The next Sunday morning, I was sitting in church, half asleep. The preacher's sermon was "The Younger Generation Is Going to the Dogs." He said, "And just last Wednesday night, as I was coming in from church, across those seven canyons, just as I topped the hill, there was a car and I narrowly averted a wreck. I had to turn to the ditch to miss it, and there were two people in that car, but they were so closely embraced, they looked like one." Everybody turned and looked at me. I could have died. If it had been the truth, it would have been different. I hated him as long as he lived.

Sometimes I went home to Rotan on the weekends and sometimes I didn't.

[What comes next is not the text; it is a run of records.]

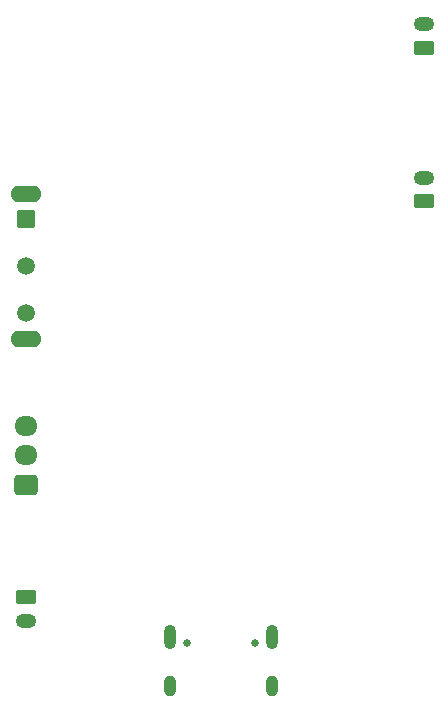
<source format=gbr>
%TF.GenerationSoftware,KiCad,Pcbnew,9.0.3*%
%TF.CreationDate,2025-11-17T09:12:33+01:00*%
%TF.ProjectId,PCB_BLE_Speaker,5043425f-424c-4455-9f53-7065616b6572,R.Casas*%
%TF.SameCoordinates,Original*%
%TF.FileFunction,Soldermask,Bot*%
%TF.FilePolarity,Negative*%
%FSLAX46Y46*%
G04 Gerber Fmt 4.6, Leading zero omitted, Abs format (unit mm)*
G04 Created by KiCad (PCBNEW 9.0.3) date 2025-11-17 09:12:33*
%MOMM*%
%LPD*%
G01*
G04 APERTURE LIST*
G04 Aperture macros list*
%AMRoundRect*
0 Rectangle with rounded corners*
0 $1 Rounding radius*
0 $2 $3 $4 $5 $6 $7 $8 $9 X,Y pos of 4 corners*
0 Add a 4 corners polygon primitive as box body*
4,1,4,$2,$3,$4,$5,$6,$7,$8,$9,$2,$3,0*
0 Add four circle primitives for the rounded corners*
1,1,$1+$1,$2,$3*
1,1,$1+$1,$4,$5*
1,1,$1+$1,$6,$7*
1,1,$1+$1,$8,$9*
0 Add four rect primitives between the rounded corners*
20,1,$1+$1,$2,$3,$4,$5,0*
20,1,$1+$1,$4,$5,$6,$7,0*
20,1,$1+$1,$6,$7,$8,$9,0*
20,1,$1+$1,$8,$9,$2,$3,0*%
G04 Aperture macros list end*
%ADD10RoundRect,0.250000X0.625000X-0.350000X0.625000X0.350000X-0.625000X0.350000X-0.625000X-0.350000X0*%
%ADD11O,1.750000X1.200000*%
%ADD12RoundRect,0.102000X-0.654000X0.654000X-0.654000X-0.654000X0.654000X-0.654000X0.654000X0.654000X0*%
%ADD13C,1.512000*%
%ADD14O,2.620000X1.412000*%
%ADD15C,0.650000*%
%ADD16O,1.000000X2.100000*%
%ADD17O,1.000000X1.800000*%
%ADD18RoundRect,0.250000X0.725000X-0.600000X0.725000X0.600000X-0.725000X0.600000X-0.725000X-0.600000X0*%
%ADD19O,1.950000X1.700000*%
%ADD20RoundRect,0.250000X-0.625000X0.350000X-0.625000X-0.350000X0.625000X-0.350000X0.625000X0.350000X0*%
G04 APERTURE END LIST*
D10*
%TO.C,J102*%
X122190000Y-43520000D03*
D11*
X122190000Y-41520000D03*
%TD*%
D12*
%TO.C,S501*%
X88500000Y-58020000D03*
D13*
X88500000Y-62020000D03*
X88500000Y-66020000D03*
D14*
X88500000Y-55870000D03*
X88500000Y-68170000D03*
%TD*%
D15*
%TO.C,J201*%
X102110000Y-93915000D03*
X107890000Y-93915000D03*
D16*
X100680000Y-93415000D03*
D17*
X100680000Y-97595000D03*
D16*
X109320000Y-93415000D03*
D17*
X109320000Y-97595000D03*
%TD*%
D18*
%TO.C,J103*%
X88500000Y-80520000D03*
D19*
X88500000Y-78020000D03*
X88500000Y-75520000D03*
%TD*%
D10*
%TO.C,J101*%
X122190000Y-56520000D03*
D11*
X122190000Y-54520000D03*
%TD*%
D20*
%TO.C,J104*%
X88500000Y-90020000D03*
D11*
X88500000Y-92020000D03*
%TD*%
M02*

</source>
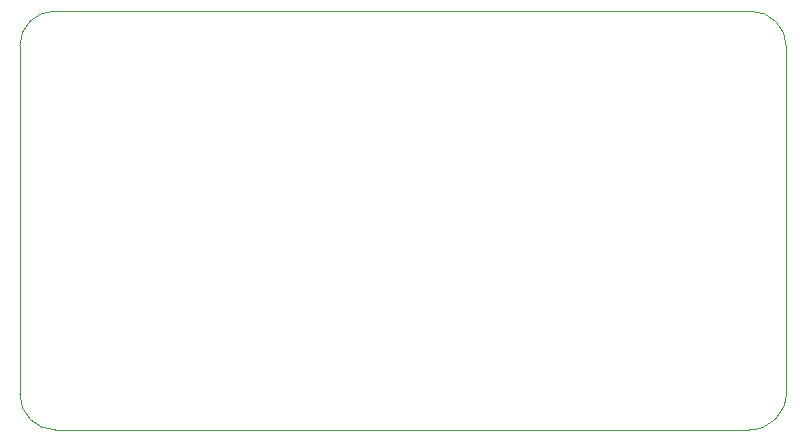
<source format=gbr>
%TF.GenerationSoftware,KiCad,Pcbnew,7.0.8-7.0.8~ubuntu22.04.1*%
%TF.CreationDate,2023-10-19T14:38:34-05:00*%
%TF.ProjectId,rm3100Remote,726d3331-3030-4526-956d-6f74652e6b69,0.0.5*%
%TF.SameCoordinates,Original*%
%TF.FileFunction,Profile,NP*%
%FSLAX46Y46*%
G04 Gerber Fmt 4.6, Leading zero omitted, Abs format (unit mm)*
G04 Created by KiCad (PCBNEW 7.0.8-7.0.8~ubuntu22.04.1) date 2023-10-19 14:38:34*
%MOMM*%
%LPD*%
G01*
G04 APERTURE LIST*
%TA.AperFunction,Profile*%
%ADD10C,0.100000*%
%TD*%
G04 APERTURE END LIST*
D10*
X-33758800Y39419578D02*
G75*
G03*
X-30630078Y42548322I0J3128722D01*
G01*
X-92611749Y74869659D02*
G75*
G03*
X-95535459Y71945890I49J-2923759D01*
G01*
X-33758800Y39419600D02*
X-92518800Y39419600D01*
X-95528800Y42429600D02*
G75*
G03*
X-92518800Y39419600I3010000J0D01*
G01*
X-95535459Y42429600D02*
X-95535459Y71945890D01*
X-30630078Y71868322D02*
X-30630078Y42548322D01*
X-92618800Y74869600D02*
X-33636089Y74869600D01*
X-30636100Y71869600D02*
G75*
G03*
X-33636089Y74869600I-3000000J0D01*
G01*
M02*

</source>
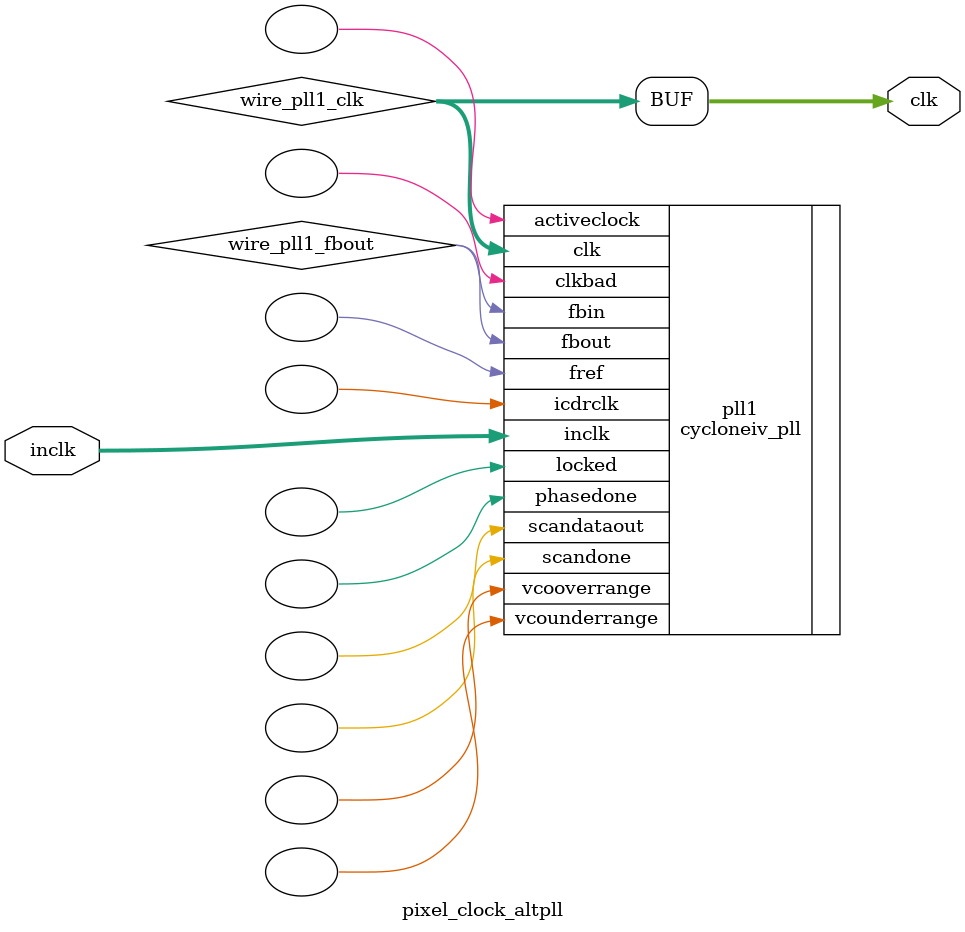
<source format=v>






//synthesis_resources = cycloneiv_pll 1 
//synopsys translate_off
`timescale 1 ps / 1 ps
//synopsys translate_on
module  pixel_clock_altpll
	( 
	clk,
	inclk) /* synthesis synthesis_clearbox=1 */;
	output   [4:0]  clk;
	input   [1:0]  inclk;
`ifndef ALTERA_RESERVED_QIS
// synopsys translate_off
`endif
	tri0   [1:0]  inclk;
`ifndef ALTERA_RESERVED_QIS
// synopsys translate_on
`endif

	wire  [4:0]   wire_pll1_clk;
	wire  wire_pll1_fbout;

	cycloneiv_pll   pll1
	( 
	.activeclock(),
	.clk(wire_pll1_clk),
	.clkbad(),
	.fbin(wire_pll1_fbout),
	.fbout(wire_pll1_fbout),
	.fref(),
	.icdrclk(),
	.inclk(inclk),
	.locked(),
	.phasedone(),
	.scandataout(),
	.scandone(),
	.vcooverrange(),
	.vcounderrange()
	`ifndef FORMAL_VERIFICATION
	// synopsys translate_off
	`endif
	,
	.areset(1'b0),
	.clkswitch(1'b0),
	.configupdate(1'b0),
	.pfdena(1'b1),
	.phasecounterselect({3{1'b0}}),
	.phasestep(1'b0),
	.phaseupdown(1'b0),
	.scanclk(1'b0),
	.scanclkena(1'b1),
	.scandata(1'b0)
	`ifndef FORMAL_VERIFICATION
	// synopsys translate_on
	`endif
	);
	defparam
		pll1.bandwidth_type = "auto",
		pll1.clk0_divide_by = 2,
		pll1.clk0_duty_cycle = 50,
		pll1.clk0_multiply_by = 1,
		pll1.clk0_phase_shift = "0",
		pll1.compensate_clock = "clk0",
		pll1.inclk0_input_frequency = 20000,
		pll1.operation_mode = "normal",
		pll1.pll_type = "auto",
		pll1.lpm_type = "cycloneiv_pll";
	assign
		clk = {wire_pll1_clk[4:0]};
endmodule //pixel_clock_altpll
//VALID FILE

</source>
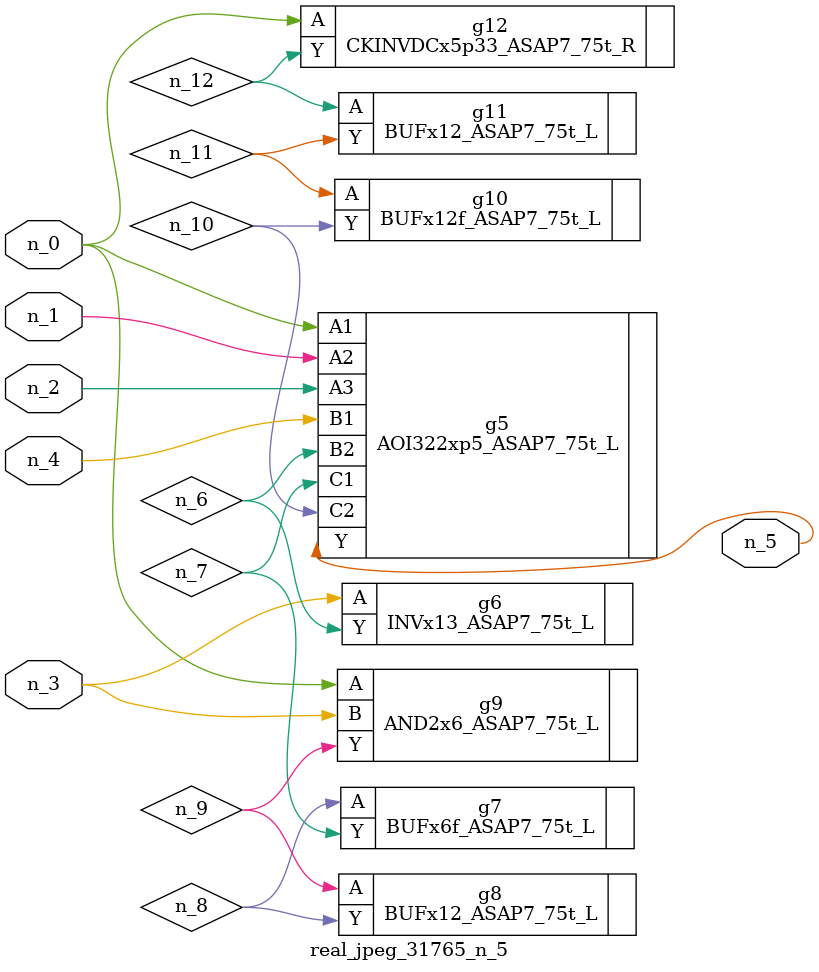
<source format=v>
module real_jpeg_31765_n_5 (n_4, n_0, n_1, n_2, n_3, n_5);

input n_4;
input n_0;
input n_1;
input n_2;
input n_3;

output n_5;

wire n_12;
wire n_8;
wire n_11;
wire n_6;
wire n_7;
wire n_10;
wire n_9;

AOI322xp5_ASAP7_75t_L g5 ( 
.A1(n_0),
.A2(n_1),
.A3(n_2),
.B1(n_4),
.B2(n_6),
.C1(n_7),
.C2(n_10),
.Y(n_5)
);

AND2x6_ASAP7_75t_L g9 ( 
.A(n_0),
.B(n_3),
.Y(n_9)
);

CKINVDCx5p33_ASAP7_75t_R g12 ( 
.A(n_0),
.Y(n_12)
);

INVx13_ASAP7_75t_L g6 ( 
.A(n_3),
.Y(n_6)
);

BUFx6f_ASAP7_75t_L g7 ( 
.A(n_8),
.Y(n_7)
);

BUFx12_ASAP7_75t_L g8 ( 
.A(n_9),
.Y(n_8)
);

BUFx12f_ASAP7_75t_L g10 ( 
.A(n_11),
.Y(n_10)
);

BUFx12_ASAP7_75t_L g11 ( 
.A(n_12),
.Y(n_11)
);


endmodule
</source>
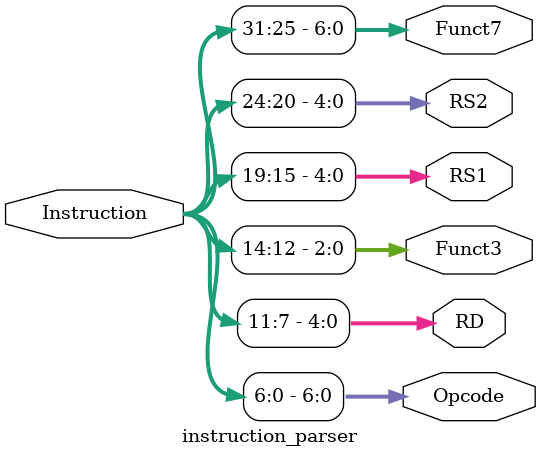
<source format=v>
`timescale 1ns / 1ps


module instruction_parser(
input [31:0] Instruction,
    output [6:0] Opcode,
    output [4:0] RD,
    output [2:0] Funct3,
    output [4:0] RS1,
    output [4:0] RS2,
    output [6:0] Funct7
    );
    assign Opcode = Instruction[6:0];
    assign RD = Instruction[11:7];
    assign Funct3 = Instruction[14:12];
    assign RS1 = Instruction[19:15];
    assign RS2 = Instruction[24:20];
    assign Funct7 = Instruction[31:25];
endmodule

</source>
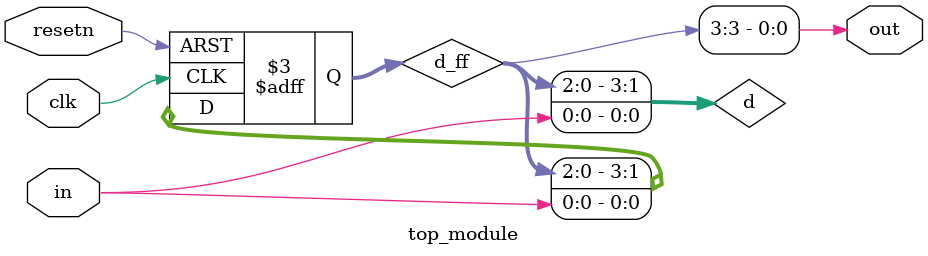
<source format=sv>
module top_module (
   input clk,
   input resetn,
   input in,
   output out
);

reg [3:0] d_ff;
wire [3:0] d;

assign d = {d_ff[2:0], in};

always @(posedge clk or negedge resetn) begin
   if (!resetn)
      d_ff <= 4'b0;
   else
      d_ff <= d;
end

assign out = d_ff[3];

endmodule

</source>
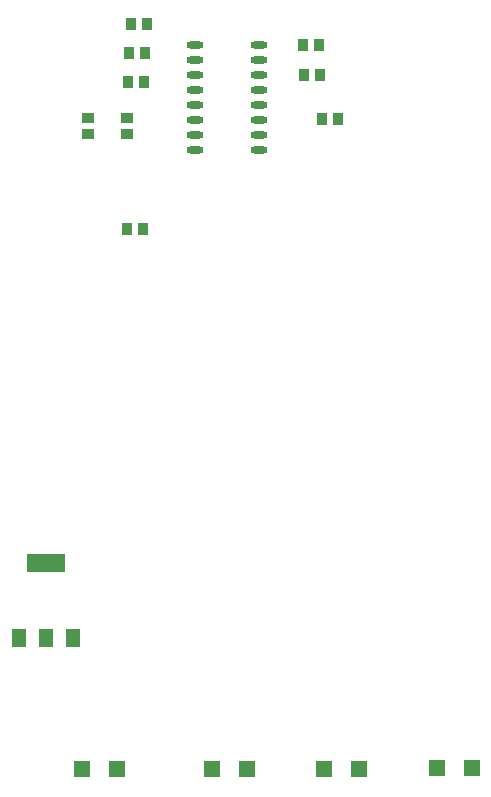
<source format=gbp>
G04*
G04 #@! TF.GenerationSoftware,Altium Limited,Altium Designer,19.1.8 (144)*
G04*
G04 Layer_Color=128*
%FSLAX25Y25*%
%MOIN*%
G70*
G01*
G75*
%ADD21O,0.05709X0.02362*%
%ADD33R,0.05315X0.05709*%
%ADD34R,0.03543X0.03937*%
%ADD35R,0.03937X0.03543*%
%ADD75R,0.04724X0.05906*%
%ADD76R,0.12992X0.05906*%
D21*
X143595Y269582D02*
D03*
Y274582D02*
D03*
Y279582D02*
D03*
Y284582D02*
D03*
Y289582D02*
D03*
Y294582D02*
D03*
Y299582D02*
D03*
Y304582D02*
D03*
X165051Y269582D02*
D03*
Y274582D02*
D03*
Y279582D02*
D03*
Y284582D02*
D03*
Y289582D02*
D03*
Y294582D02*
D03*
Y299582D02*
D03*
Y304582D02*
D03*
D33*
X149453Y63047D02*
D03*
X161067D02*
D03*
X186756Y63047D02*
D03*
X198370D02*
D03*
X106146Y63047D02*
D03*
X117760D02*
D03*
X224256Y63539D02*
D03*
X235871D02*
D03*
D34*
X126279Y243307D02*
D03*
X120965D02*
D03*
X126575Y292225D02*
D03*
X121260D02*
D03*
X126857Y301800D02*
D03*
X121543D02*
D03*
X127559Y311417D02*
D03*
X122244D02*
D03*
X179785Y304500D02*
D03*
X185100D02*
D03*
X179985Y294600D02*
D03*
X185300D02*
D03*
X186122Y280020D02*
D03*
X191437D02*
D03*
D35*
X121063Y275000D02*
D03*
Y280315D02*
D03*
X107900Y274885D02*
D03*
Y280200D02*
D03*
D75*
X103055Y106803D02*
D03*
X94000D02*
D03*
X84945D02*
D03*
D76*
X94000Y132000D02*
D03*
M02*

</source>
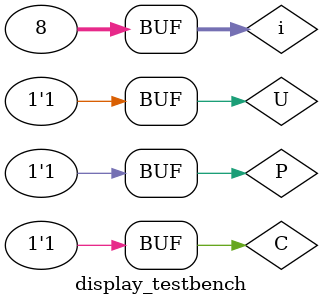
<source format=sv>
module display (HEX2, HEX1, HEX0, U, P, C);
	input logic U, P, C;
	output logic [6:0] HEX2, HEX1, HEX0;
	
	always_comb begin
		case (C)
			1'b0: HEX0 = 7'b1000000;
			1'b1: HEX0 = 7'b1111001;
			default: HEX0 = 7'b0111111;
		endcase
	end
	
	always_comb begin
		case (P)
			1'b0: HEX1 = 7'b1000000;
			1'b1: HEX1 = 7'b1111001;
			default: HEX1 = 7'b0111111;
		endcase
	end

	always_comb begin
		case (U)
			1'b0: HEX2 = 7'b1000000;
			1'b1: HEX2 = 7'b1111001;
			default: HEX2 = 7'b0111111;
		endcase
	end
endmodule

module display_testbench();
	logic U, P, C;
	logic [6:0] HEX2, HEX1, HEX0;
	
	display dut (.HEX2, .HEX1, .HEX0, .U, .P, .C);
	
	// try all combinations
	integer i;
	initial begin
		for (i=0; i<8; i++) begin
			{U, P, C} = i; #10;
		end
	end
endmodule

</source>
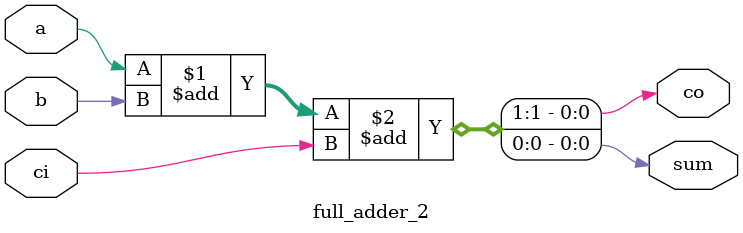
<source format=sv>
`timescale 1ns / 1ps
/*
  This code describes a full_adder circuit
*/
module full_adder (
  input  logic a, b, ci,
  output logic sum, co
);

  logic wire_1, wire_2;
  assign wire_1 = a ^ b;       // bitwise XOR
  assign wire_2 = wire_1 & ci; // bitwise AND
  
  wire   wire_3 = a & b;       // bitwise AND

  always_comb begin
    co  = wire_2 | wire_3;     // bitwise OR
    sum    = wire_1 ^ ci  ;    // bitwise XOR
  end

endmodule

module full_adder_2 (
  input  logic a, b, ci,
  output logic sum, co
);
  assign {co, sum} = a + b + ci;
endmodule

</source>
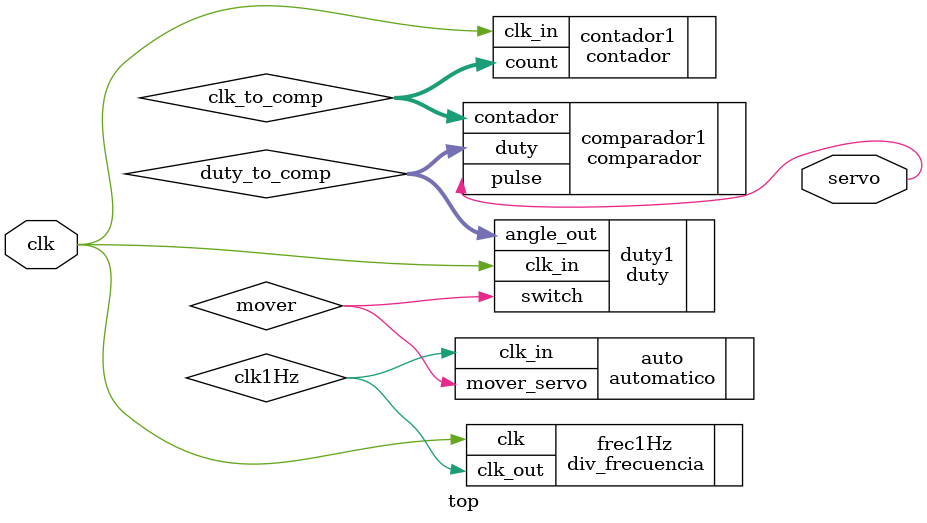
<source format=v>
module top(
	input clk,
	output servo
);

wire clk1Hz, mover;
wire [18:0]clk_to_comp;
wire [18:0]duty_to_comp;

div_frecuencia frec1Hz(.clk(clk), .clk_out(clk1Hz));
automatico auto(.clk_in(clk1Hz), .mover_servo(mover));
contador contador1(.clk_in(clk), .count(clk_to_comp));
duty duty1(.switch(mover), .clk_in(clk) , .angle_out(duty_to_comp));
comparador comparador1(.duty(duty_to_comp), .contador(clk_to_comp),.pulse(servo));

endmodule 

</source>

I went to church in the community when I stayed over the weekend, or to the goat ropings, or whatever event they had. Actually, I saw more drunks at church than I had ever seen in my life. They had a system that everybody understood but me. I got to understand it as I stayed there. The very religious ones sat in front, and then the sort of lukewarm ones sat in the middle, and the ones in the back may or may not have been drinking.

Similarities and Differences Between Lloyd Mountain and County Line. The similarities and differences both lay in their churches. Nazarene and Holiness was mostly in County Line. The other one was Church of Christ strictly. If you weren't Church of Christ you were apt to be insulted when you went to church. In fact, I quit going there completely. I'd forget if I sat there long enough. When they would stand for communion, I'd forget and stand up. Then they would preach me a little sermon. They would invite all Christian to take communion, but there are no Christians but them, so you can't take communion. They didn't say, "Bargy, sit down," but that is what they meant. It would just embarrass me to death. They'd make these snide remarks about these things. I sat through one sermon, but it was my last one. I didn't go back, but I didn't walk out in the middle of it. But I came closer than I ever did. The preacher talked about all of these "man-made churches" and went on about this and that. He said man-made churches are just like some man leaving children all over the country. They are bastards in the sight of God. I sat there until it was over, but I didn't go back.